The next day they were rescued by the air force.

“I don’t waste time buying a Lotto ticket. I believe in fate and think that was my luck.”

In 2005 Maggie switched to helicopters and became an instructor until the company she was working for went bust.

Today she uses her intelligence and attention to detail to create this magical garden. Maggie loves Pinterest, getting inspiration from the posts. She builds using fibre glass and/or plywood, and completes the job with paints.

We’re not just talking small fairy houses — although those exist as well — but huge dinosaurs, a time travel machine and a pirate ship.

Maggie loves seeing children having fun on her creations. During orange season you can pick your own, and there is a picnic area.

Next on her list are pedal cars for kids to ride on roads she will create.

She hosts birthday parties for children, and other family celebrations.

“I’m constantly adding to it. I want to make a monster tunnel and where kids can go through — little bit scary but not too scary.”

The garden is just 20 minutes from Whakatane.

Make a day of it and take your togs to visit Awakeri Hot Springs just down the road.

Call Maggie on 027 272 9828 to make a booking to visit this extremely fun garden in Whakatane.
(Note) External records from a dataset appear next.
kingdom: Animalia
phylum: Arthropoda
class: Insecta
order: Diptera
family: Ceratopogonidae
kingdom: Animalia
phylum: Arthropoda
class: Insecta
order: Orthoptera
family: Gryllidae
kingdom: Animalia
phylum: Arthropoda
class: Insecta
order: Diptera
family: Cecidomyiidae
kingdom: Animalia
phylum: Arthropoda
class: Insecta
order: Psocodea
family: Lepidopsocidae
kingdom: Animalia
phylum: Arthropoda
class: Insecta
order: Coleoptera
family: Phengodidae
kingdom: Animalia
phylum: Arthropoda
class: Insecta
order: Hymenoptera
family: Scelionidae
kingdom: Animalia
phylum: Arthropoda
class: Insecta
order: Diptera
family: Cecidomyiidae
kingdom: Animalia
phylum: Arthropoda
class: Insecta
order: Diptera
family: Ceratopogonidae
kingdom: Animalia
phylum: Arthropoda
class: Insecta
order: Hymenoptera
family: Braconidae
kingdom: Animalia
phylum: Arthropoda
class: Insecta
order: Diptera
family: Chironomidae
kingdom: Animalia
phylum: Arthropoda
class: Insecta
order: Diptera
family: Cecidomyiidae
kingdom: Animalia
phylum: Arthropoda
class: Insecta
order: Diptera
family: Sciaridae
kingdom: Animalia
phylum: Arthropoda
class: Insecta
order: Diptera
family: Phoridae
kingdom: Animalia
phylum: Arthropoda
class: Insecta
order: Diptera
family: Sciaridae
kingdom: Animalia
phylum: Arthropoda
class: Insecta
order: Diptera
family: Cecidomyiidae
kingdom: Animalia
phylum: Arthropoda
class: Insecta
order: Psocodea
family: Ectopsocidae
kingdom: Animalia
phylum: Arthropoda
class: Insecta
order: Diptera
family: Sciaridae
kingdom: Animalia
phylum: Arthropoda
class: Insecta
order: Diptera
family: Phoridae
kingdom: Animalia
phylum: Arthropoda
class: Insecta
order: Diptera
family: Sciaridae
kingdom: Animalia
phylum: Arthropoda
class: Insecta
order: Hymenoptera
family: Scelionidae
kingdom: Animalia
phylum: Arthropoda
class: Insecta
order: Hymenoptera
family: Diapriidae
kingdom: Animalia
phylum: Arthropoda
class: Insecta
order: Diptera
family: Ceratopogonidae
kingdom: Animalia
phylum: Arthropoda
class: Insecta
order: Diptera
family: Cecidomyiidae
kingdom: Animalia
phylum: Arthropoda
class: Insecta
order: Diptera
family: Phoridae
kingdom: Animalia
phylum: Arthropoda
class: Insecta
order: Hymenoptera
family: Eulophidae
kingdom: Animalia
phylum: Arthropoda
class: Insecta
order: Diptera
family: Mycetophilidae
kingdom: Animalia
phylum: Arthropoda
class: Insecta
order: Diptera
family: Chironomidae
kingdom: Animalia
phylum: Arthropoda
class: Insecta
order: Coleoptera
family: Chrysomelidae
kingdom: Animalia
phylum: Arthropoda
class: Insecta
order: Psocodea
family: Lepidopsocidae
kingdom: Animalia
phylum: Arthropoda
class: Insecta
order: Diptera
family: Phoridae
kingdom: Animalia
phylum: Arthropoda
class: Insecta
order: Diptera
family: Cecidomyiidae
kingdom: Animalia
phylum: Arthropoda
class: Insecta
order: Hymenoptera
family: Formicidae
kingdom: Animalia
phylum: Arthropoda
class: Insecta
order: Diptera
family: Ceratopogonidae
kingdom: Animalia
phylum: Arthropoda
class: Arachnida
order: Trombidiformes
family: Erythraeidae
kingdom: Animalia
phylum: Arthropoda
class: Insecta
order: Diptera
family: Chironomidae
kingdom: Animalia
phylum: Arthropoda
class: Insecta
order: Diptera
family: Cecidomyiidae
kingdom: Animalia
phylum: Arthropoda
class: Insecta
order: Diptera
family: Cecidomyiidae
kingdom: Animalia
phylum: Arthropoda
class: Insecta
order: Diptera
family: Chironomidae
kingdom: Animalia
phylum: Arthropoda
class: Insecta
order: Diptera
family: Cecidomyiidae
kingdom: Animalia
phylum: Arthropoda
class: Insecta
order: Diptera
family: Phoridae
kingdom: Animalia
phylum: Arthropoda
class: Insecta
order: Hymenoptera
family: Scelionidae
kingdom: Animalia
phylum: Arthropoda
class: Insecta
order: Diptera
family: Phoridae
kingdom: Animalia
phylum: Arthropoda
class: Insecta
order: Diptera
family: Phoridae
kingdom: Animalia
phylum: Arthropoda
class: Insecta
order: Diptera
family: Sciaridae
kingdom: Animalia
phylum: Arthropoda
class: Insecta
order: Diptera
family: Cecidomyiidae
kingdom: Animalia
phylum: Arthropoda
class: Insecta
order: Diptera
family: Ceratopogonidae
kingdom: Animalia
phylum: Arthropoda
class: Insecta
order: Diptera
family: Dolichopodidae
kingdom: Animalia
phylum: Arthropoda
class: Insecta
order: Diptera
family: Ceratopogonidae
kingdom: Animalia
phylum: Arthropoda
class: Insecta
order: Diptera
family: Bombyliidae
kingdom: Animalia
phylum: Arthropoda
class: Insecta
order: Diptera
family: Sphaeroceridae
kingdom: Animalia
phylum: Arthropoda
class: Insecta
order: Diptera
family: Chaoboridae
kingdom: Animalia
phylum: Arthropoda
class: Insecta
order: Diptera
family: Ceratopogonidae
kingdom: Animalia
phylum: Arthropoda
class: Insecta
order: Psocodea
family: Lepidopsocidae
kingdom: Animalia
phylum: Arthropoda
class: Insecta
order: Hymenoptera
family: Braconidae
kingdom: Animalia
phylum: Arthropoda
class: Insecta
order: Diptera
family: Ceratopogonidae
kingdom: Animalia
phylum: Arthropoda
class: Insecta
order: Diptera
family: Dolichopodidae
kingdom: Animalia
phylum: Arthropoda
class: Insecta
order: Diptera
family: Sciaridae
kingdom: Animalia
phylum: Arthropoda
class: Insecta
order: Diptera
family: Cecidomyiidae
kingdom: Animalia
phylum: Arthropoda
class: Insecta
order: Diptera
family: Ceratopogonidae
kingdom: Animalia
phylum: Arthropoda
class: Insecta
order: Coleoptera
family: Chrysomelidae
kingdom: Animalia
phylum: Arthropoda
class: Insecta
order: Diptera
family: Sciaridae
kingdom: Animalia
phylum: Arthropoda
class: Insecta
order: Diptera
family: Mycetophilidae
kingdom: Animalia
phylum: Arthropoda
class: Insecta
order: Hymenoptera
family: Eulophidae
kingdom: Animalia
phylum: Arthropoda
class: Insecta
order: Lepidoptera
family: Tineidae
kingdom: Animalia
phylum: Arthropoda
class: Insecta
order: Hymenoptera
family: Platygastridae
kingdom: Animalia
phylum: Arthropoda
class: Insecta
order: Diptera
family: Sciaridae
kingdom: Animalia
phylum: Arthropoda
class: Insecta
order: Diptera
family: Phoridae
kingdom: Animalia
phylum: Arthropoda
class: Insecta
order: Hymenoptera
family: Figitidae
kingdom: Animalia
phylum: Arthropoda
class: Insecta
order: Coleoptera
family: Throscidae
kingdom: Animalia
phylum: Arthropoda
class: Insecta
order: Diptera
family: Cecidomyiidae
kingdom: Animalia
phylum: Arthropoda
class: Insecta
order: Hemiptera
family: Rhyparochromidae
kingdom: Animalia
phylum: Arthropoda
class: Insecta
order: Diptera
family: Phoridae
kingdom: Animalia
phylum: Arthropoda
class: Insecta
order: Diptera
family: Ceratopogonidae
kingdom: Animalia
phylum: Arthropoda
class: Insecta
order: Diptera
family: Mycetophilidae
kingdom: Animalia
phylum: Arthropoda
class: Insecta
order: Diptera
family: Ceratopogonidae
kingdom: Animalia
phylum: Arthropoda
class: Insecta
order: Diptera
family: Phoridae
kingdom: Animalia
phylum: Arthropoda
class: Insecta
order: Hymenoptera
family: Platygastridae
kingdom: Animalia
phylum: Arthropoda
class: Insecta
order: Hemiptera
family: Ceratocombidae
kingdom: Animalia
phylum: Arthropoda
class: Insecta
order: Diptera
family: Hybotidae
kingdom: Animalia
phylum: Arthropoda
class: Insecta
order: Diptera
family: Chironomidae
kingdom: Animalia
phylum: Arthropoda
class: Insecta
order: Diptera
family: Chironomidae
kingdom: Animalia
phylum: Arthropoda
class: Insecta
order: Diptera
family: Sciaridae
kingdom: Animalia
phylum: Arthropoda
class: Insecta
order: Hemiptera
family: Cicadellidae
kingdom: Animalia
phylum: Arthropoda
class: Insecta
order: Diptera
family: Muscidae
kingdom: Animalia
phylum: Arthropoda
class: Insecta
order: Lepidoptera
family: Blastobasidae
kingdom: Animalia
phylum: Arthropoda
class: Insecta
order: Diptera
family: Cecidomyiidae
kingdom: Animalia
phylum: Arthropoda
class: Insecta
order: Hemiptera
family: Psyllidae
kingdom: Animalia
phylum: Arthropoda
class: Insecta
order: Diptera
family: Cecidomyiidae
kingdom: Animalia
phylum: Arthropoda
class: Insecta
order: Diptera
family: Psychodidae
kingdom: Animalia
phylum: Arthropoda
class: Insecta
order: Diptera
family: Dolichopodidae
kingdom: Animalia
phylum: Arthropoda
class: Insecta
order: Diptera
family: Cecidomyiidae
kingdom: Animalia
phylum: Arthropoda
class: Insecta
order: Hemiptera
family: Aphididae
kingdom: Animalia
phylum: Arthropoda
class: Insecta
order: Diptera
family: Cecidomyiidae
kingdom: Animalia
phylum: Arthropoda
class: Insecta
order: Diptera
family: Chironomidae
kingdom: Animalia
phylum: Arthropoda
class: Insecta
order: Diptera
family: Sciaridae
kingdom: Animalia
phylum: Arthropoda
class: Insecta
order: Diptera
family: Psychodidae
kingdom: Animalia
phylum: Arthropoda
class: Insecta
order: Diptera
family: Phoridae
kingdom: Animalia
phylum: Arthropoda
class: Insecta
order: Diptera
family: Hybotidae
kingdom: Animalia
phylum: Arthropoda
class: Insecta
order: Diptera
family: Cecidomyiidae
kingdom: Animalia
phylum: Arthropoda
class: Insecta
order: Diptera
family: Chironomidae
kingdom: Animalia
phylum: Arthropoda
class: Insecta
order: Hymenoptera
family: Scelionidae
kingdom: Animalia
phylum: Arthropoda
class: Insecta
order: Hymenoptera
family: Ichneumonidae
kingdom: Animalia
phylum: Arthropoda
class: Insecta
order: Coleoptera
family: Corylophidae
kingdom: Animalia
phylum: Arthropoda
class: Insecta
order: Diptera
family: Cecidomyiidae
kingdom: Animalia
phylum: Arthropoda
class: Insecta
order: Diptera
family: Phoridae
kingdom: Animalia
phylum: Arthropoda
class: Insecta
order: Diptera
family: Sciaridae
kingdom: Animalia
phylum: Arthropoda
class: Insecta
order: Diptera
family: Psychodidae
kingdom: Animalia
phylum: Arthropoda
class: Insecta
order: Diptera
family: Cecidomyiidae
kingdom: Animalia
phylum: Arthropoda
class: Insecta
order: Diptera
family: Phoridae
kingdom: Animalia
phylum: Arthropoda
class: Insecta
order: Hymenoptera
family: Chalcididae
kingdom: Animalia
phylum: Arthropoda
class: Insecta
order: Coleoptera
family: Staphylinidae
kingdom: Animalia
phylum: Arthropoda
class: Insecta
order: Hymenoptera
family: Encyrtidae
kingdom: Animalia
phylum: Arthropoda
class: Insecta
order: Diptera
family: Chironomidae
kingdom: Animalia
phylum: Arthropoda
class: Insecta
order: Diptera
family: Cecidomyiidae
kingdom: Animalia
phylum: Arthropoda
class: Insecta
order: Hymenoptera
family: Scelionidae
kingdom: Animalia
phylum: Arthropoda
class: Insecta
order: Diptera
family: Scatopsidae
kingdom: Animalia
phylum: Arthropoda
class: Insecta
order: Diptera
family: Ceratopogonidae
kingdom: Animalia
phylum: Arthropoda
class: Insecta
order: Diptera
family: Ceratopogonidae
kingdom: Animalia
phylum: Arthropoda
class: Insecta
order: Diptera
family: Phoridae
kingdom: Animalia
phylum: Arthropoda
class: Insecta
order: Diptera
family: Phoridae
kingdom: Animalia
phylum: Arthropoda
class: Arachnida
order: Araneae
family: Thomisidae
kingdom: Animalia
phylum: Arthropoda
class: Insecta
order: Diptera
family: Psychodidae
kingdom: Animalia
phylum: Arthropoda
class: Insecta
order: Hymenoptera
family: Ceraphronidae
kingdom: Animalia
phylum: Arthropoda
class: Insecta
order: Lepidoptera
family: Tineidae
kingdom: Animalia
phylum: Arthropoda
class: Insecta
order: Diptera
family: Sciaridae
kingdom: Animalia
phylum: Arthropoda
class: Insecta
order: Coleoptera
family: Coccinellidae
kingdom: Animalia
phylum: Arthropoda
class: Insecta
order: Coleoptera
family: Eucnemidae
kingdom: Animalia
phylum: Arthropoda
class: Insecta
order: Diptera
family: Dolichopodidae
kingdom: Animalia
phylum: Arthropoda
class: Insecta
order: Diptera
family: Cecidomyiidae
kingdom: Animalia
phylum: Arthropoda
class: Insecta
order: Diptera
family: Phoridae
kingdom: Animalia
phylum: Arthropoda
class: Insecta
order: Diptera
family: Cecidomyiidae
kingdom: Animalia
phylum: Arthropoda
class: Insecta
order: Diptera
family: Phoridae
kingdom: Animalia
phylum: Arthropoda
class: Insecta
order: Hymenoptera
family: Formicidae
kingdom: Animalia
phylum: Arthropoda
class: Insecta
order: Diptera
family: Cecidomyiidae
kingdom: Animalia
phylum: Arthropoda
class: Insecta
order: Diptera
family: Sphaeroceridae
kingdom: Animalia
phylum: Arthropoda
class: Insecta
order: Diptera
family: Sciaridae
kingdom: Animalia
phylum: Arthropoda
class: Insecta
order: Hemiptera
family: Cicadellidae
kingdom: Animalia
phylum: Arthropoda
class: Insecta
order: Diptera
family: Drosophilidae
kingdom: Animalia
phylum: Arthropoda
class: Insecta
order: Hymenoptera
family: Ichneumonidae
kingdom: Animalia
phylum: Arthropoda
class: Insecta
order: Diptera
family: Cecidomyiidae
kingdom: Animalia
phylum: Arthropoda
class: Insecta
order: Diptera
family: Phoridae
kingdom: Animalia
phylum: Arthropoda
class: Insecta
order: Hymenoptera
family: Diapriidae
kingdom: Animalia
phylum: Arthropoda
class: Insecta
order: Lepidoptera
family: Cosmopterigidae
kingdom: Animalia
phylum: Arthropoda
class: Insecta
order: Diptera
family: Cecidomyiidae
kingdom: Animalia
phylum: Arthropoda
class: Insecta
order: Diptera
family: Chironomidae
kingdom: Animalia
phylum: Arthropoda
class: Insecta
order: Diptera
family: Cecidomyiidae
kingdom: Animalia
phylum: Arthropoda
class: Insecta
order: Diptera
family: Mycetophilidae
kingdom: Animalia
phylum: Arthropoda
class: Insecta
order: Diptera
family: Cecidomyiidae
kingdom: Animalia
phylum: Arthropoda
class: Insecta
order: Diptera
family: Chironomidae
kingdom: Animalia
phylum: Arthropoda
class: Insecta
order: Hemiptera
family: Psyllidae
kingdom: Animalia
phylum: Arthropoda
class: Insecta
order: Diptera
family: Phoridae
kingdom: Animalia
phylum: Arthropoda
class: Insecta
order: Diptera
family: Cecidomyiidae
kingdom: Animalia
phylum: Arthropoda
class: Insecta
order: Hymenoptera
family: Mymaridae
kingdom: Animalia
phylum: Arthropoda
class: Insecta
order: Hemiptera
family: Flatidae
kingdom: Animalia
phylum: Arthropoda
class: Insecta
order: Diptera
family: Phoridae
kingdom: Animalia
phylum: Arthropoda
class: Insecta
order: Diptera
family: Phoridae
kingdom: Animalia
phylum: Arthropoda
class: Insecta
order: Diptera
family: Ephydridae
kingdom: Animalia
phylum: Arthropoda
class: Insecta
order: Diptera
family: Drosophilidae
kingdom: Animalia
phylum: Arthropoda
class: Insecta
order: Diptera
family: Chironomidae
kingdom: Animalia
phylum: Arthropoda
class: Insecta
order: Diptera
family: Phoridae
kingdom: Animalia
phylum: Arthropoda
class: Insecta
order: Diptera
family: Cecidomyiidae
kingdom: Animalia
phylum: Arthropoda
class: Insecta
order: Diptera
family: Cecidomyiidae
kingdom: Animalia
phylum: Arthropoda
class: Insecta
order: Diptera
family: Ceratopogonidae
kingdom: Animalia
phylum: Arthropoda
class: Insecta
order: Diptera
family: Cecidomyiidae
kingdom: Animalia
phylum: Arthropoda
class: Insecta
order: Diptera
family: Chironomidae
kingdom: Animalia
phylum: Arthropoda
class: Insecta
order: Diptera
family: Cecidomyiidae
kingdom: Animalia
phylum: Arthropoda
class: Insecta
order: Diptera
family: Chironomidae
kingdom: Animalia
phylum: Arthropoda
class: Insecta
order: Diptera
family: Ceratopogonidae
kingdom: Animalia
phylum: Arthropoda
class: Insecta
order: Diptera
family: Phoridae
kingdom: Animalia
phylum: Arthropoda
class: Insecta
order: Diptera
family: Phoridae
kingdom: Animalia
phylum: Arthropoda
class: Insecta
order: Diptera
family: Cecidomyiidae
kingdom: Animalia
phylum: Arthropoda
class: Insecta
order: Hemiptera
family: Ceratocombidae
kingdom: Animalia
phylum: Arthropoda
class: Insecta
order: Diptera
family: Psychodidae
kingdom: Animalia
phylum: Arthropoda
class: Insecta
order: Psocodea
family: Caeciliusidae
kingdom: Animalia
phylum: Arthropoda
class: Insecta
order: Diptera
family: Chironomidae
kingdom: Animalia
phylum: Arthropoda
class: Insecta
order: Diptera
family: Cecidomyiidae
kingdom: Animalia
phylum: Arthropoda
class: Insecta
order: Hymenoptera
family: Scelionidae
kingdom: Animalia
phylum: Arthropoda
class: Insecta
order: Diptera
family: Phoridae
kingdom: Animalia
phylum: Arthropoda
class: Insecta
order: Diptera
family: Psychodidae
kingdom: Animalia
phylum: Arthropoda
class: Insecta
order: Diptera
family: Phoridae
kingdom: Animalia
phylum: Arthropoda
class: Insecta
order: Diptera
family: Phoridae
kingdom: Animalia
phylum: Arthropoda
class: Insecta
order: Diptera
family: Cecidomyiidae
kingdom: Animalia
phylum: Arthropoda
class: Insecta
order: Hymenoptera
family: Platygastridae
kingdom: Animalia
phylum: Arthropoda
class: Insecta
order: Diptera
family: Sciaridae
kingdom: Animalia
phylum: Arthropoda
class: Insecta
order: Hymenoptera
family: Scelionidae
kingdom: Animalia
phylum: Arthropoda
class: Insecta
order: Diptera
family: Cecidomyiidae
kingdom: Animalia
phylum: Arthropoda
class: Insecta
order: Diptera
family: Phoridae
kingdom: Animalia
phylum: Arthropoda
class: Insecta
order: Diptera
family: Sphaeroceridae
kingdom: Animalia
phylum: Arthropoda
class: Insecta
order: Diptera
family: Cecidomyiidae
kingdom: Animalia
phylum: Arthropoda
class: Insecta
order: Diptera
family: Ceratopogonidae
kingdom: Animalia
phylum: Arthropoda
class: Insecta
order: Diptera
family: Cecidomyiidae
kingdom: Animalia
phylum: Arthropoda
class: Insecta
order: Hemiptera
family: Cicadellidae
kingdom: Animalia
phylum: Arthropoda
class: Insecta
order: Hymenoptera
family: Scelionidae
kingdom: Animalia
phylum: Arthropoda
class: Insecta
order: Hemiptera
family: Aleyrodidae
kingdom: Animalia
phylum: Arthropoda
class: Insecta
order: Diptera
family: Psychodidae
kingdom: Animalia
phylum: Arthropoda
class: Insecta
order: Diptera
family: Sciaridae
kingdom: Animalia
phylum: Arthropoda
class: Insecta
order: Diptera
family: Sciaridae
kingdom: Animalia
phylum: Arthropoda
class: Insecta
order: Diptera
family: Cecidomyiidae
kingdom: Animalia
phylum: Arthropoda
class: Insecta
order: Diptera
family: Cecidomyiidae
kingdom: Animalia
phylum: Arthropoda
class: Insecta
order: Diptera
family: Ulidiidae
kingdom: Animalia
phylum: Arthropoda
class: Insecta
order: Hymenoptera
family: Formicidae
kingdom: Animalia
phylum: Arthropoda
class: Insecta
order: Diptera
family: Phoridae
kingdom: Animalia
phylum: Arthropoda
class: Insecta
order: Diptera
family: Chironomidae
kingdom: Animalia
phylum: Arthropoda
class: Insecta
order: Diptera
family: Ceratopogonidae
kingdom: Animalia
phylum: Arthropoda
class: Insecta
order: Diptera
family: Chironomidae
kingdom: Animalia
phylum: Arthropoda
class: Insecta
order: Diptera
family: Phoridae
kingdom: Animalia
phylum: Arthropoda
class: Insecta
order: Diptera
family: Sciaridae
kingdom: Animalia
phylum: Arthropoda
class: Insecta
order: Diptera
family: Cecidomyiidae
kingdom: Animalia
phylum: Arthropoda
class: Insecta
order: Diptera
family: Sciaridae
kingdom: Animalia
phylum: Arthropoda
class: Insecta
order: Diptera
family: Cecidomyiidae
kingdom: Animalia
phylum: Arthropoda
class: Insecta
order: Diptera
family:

THE SECRET GARDEN: Maggie Fenton (left), and Maria Hyland (right) with Maria’s granddaughter Olive Bunbury (left), and Sylvie Whitworth, at the entrance to Maggie’s Funtastic Garden’s Western Town. Pictures by Sophie Rishworth
REMEMBER THIS CAR?: Olive Bunbury and Sylvie Whitworth sit in an old-school car that only their parents remember — it’s a copy of The Flintstones’ car from the popular TV cartoon originally broadcast in the 1960s. The Flintstones was the most financially successful and longest-running network animated television series for three decades, until The Simpsons, which debuted in late 1989, overtook it.
TINY VILLAGE: The fairy houses were individually made with love by Maggie Fenton.
LAND AHOY: The pirate ship is a very popular attraction. It was built by Maggie and has stashes of gold, and a plank.
VROOOM: In a nod to Maggie’s past as a pilot, a two-seater plane was built in the perfect size for kids to hop in and “fly”.